Daniel Caspary MdEP und Joachim Kößler MdL begrüßen Förderprogramm für Metzgereien

Erfolgreicher Vorstoß der beiden Abgeordneten bei der Landesregierung / Föderung auch durch EU-Mittel

Erfolgreicher Vorstoß der beiden Abgeordneten bei der Landesregierung / Föderung auch durch EU-Mittel

Der nordbadische Europaabgeordnete Daniel Caspary (CDU) und der Landtagsabgeordnete für den Wahlkreis Bretten Joachim Kößler (CDU) begrüßen die von Landwirtschaftsminister Peter Hauk MdL (CDU) in Aussicht gestellte Förderung von Investitionen von Metzgereien im Entwicklungsprogramm Ländlicher Raum 2008. “Dies hilft den Metzgereien mit eigener Schlachtung, die Anforderungen des neuen EU-Lebensmittelhygienepakets bis 2009 zu erfüllen. Ich freue mich, dass Minister Hauk unseren entsprechenden Vorschlag aufgegriffen hat.
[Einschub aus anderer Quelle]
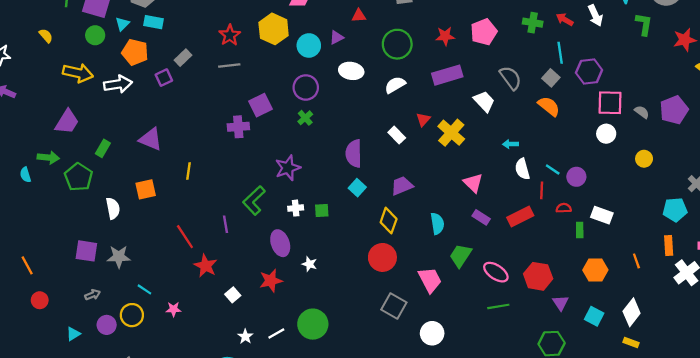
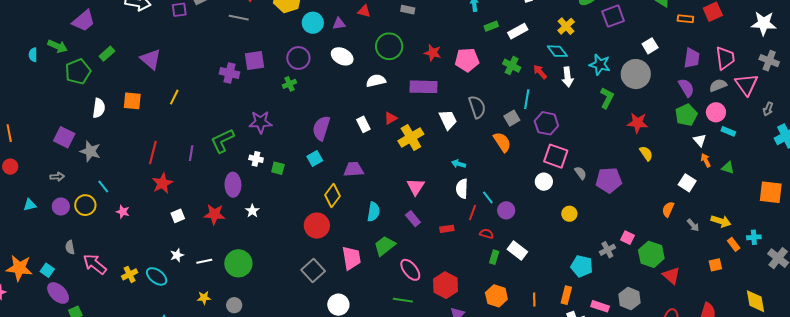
red rectangle: (520, 216) -> (447, 229), size x0.6
red line: (185, 237) -> (153, 153), turned 30

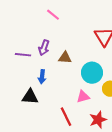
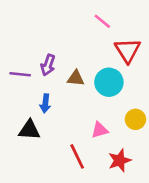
pink line: (53, 15) -> (102, 21), moved
cyan circle: (92, 73) -> (109, 82), moved

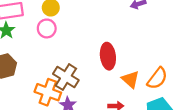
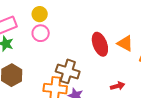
orange triangle: (130, 79) -> (125, 43), moved

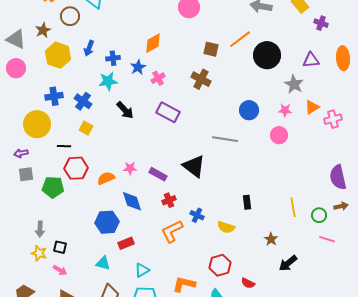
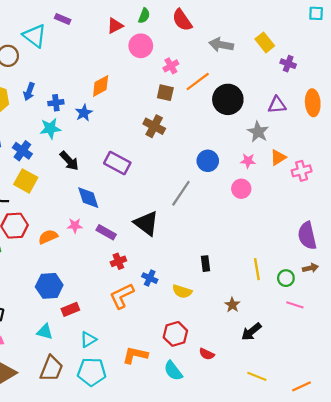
pink cross: (158, 78) -> (171, 66), moved
yellow square: (86, 128) -> (26, 181), size x1.5
gray line: (225, 139) -> (181, 193), turned -65
blue diamond: (132, 201) -> (88, 198), moved

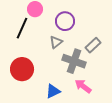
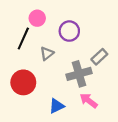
gray triangle: (56, 42) -> (47, 54), moved
gray cross: (74, 61) -> (79, 74), turned -35

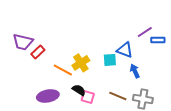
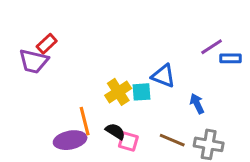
blue triangle: (125, 50) -> (163, 76), moved
red rectangle: (38, 52) -> (47, 44), moved
cyan square: (110, 60) -> (142, 92), moved
orange line: (63, 70) -> (85, 121), moved, turned 48

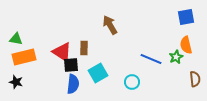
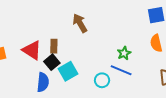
green star: (176, 57) -> (124, 53), moved
blue line: (151, 59) -> (121, 70), moved
black square: (71, 65) -> (52, 62), moved, turned -35

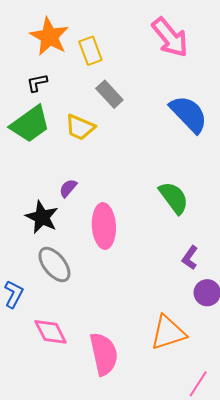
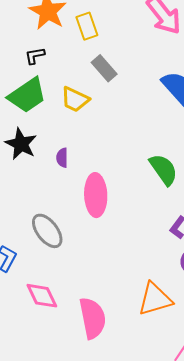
purple semicircle: (68, 188) -> (62, 158), turned -42
black star: (42, 217) -> (21, 144), moved

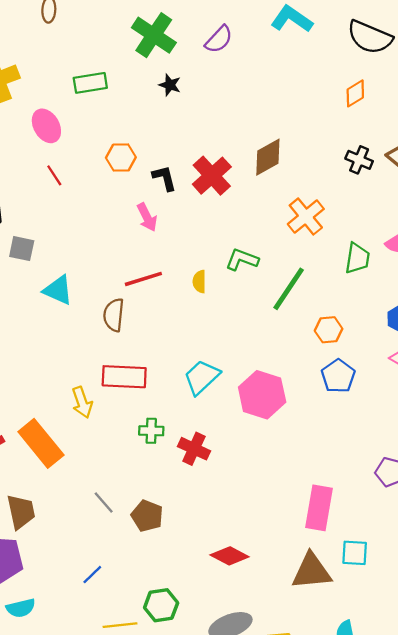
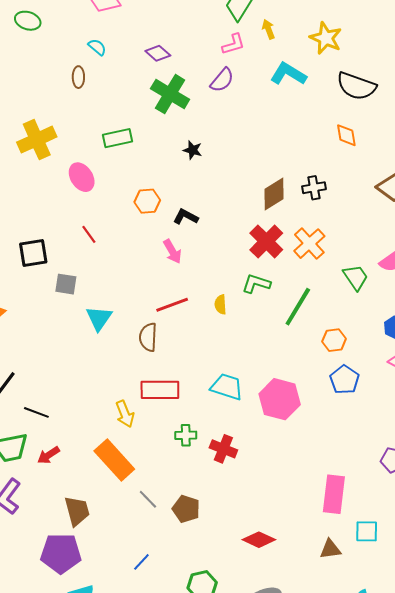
purple semicircle: (219, 39) -> (222, 80), moved
black star: (170, 85) -> (193, 150), moved
orange diamond: (355, 93) -> (346, 135), turned -65
black cross: (359, 160) -> (314, 188), moved, turned -30
red line: (54, 175) -> (89, 234), moved
red cross: (212, 176) -> (266, 241), moved
black L-shape: (164, 178) -> (186, 217), turned -45
green trapezoid: (357, 258) -> (356, 277), turned -40
cyan triangle: (58, 290) -> (99, 318), turned 44
cyan trapezoid: (202, 377) -> (227, 387), turned 64
orange rectangle: (41, 443) -> (114, 460), moved
brown triangle: (312, 571) -> (330, 549), size x0.6

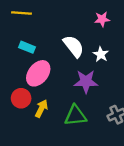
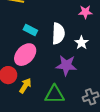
white semicircle: (74, 46) -> (58, 34), turned 35
cyan rectangle: (27, 47) -> (30, 30), moved

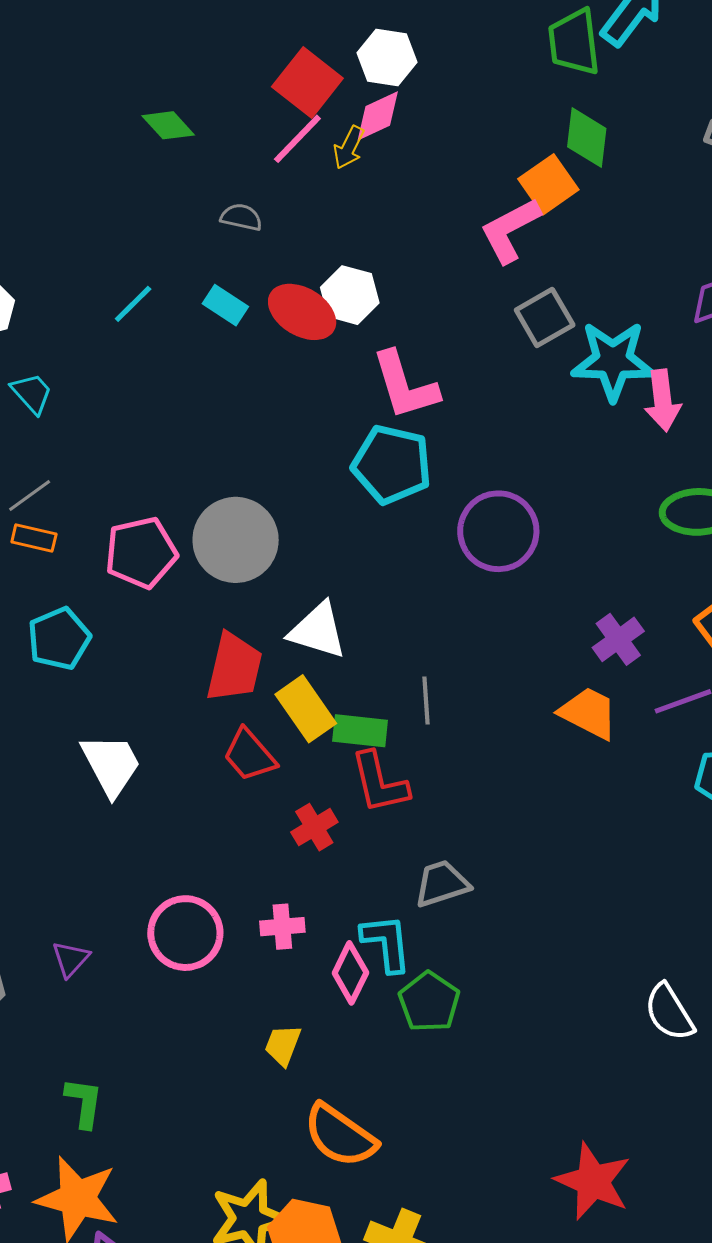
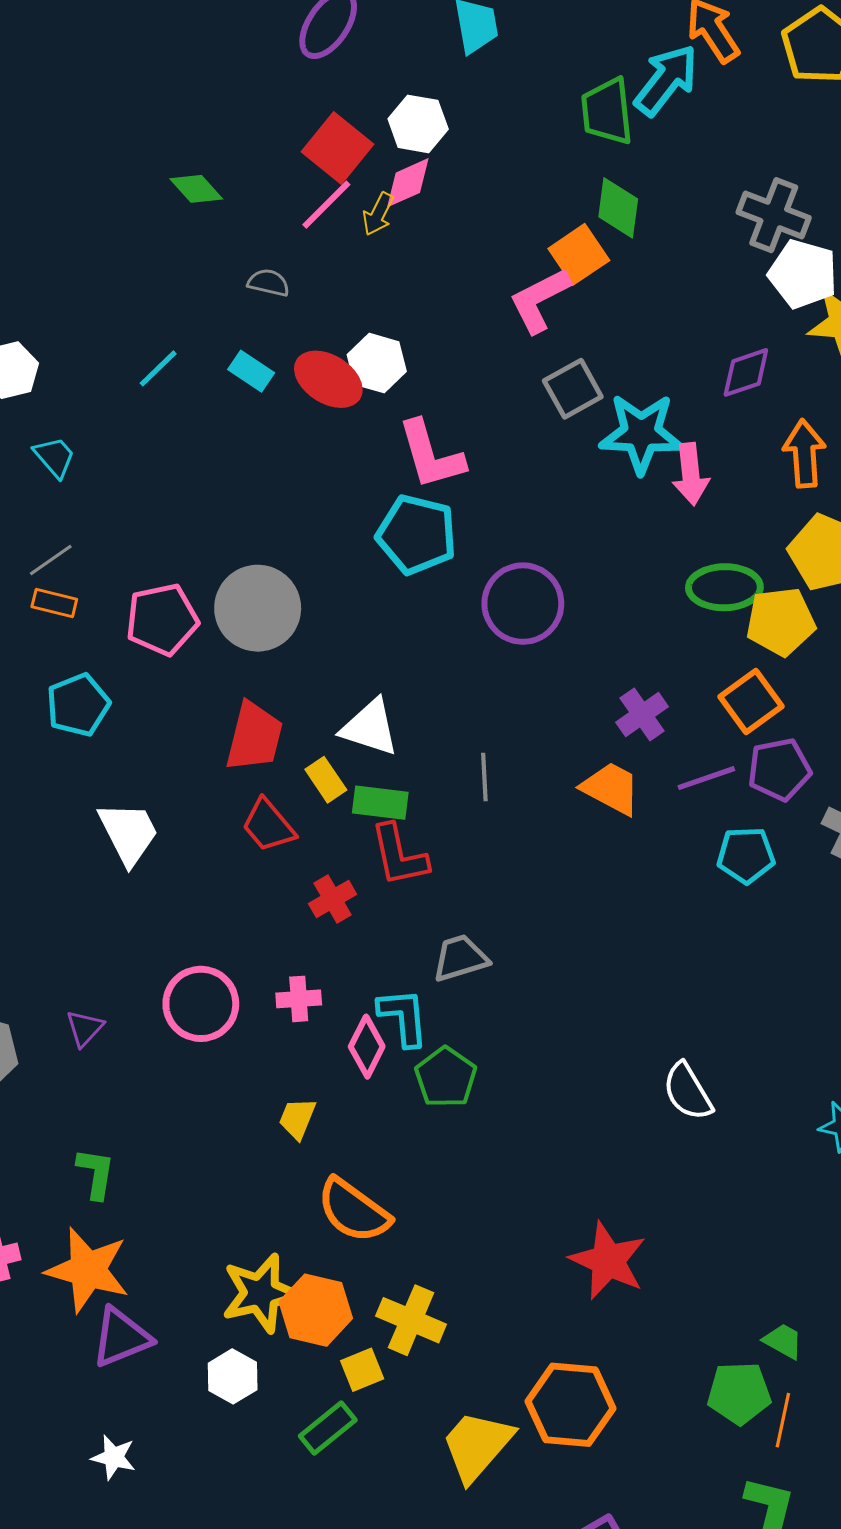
white triangle: (318, 631) -> (370, 727), moved
gray line: (426, 700) -> (484, 777), moved
yellow rectangle: (306, 709) -> (326, 780), size x0.7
Statt einer drohender Schließung von kleinen Metzgereien mit eigener Schlachtung wird diesen nun eine hervorragende Investitionshilfe geboten”, so Caspary. Das wichtigste Ziel sei die Erhaltung der hauseigenen Schlachtung. “Angesichts immer wieder kehrender Fleischskandale ist es für die Verbraucher wichtig zu wissen, woher ihr Fleisch kommt und welche Qualität sie erwarten können. Hierzu tragen wir nun bei.”, so Kößler.

Die beiden Abgeordneten hatten bei Landwirtschaftsminister Peter Hauk ein entsprechendes Förderprogramm im Rahmen des baden-württembergischen Entwicklungsprogramm Ländlicher Raum angeregt. Die neuen Fördermöglichkeiten werden teilweise auch mit EU-Mitteln aus den Strukturfonds finanziert. Daniel Caspary: “Dies ist ein gutes Beispiel, wie Europapolitik und Landespolitik ineinandergreifen und sich gegenseitig unterstützen können.”

Derzeit überprüfen die Landratsämter in zahlreichen Betrieben vor Ort, inwieweit die geltenden Hygieneanforderungen erfüllt sind. Die EU hat dabei auf konkrete bauliche und technische Vorschriften weitgehend verzichtet und sich an der Zielvorgabe orientiert, dass Lebensmittelunternehmen nur unbedenkliche Lebensmittel produzieren und in Verkehr bringen sollen. Bis zur vollständigen Anwendung der Verordnung haben die betroffenen Betriebe bis Ende 2009 Zeit.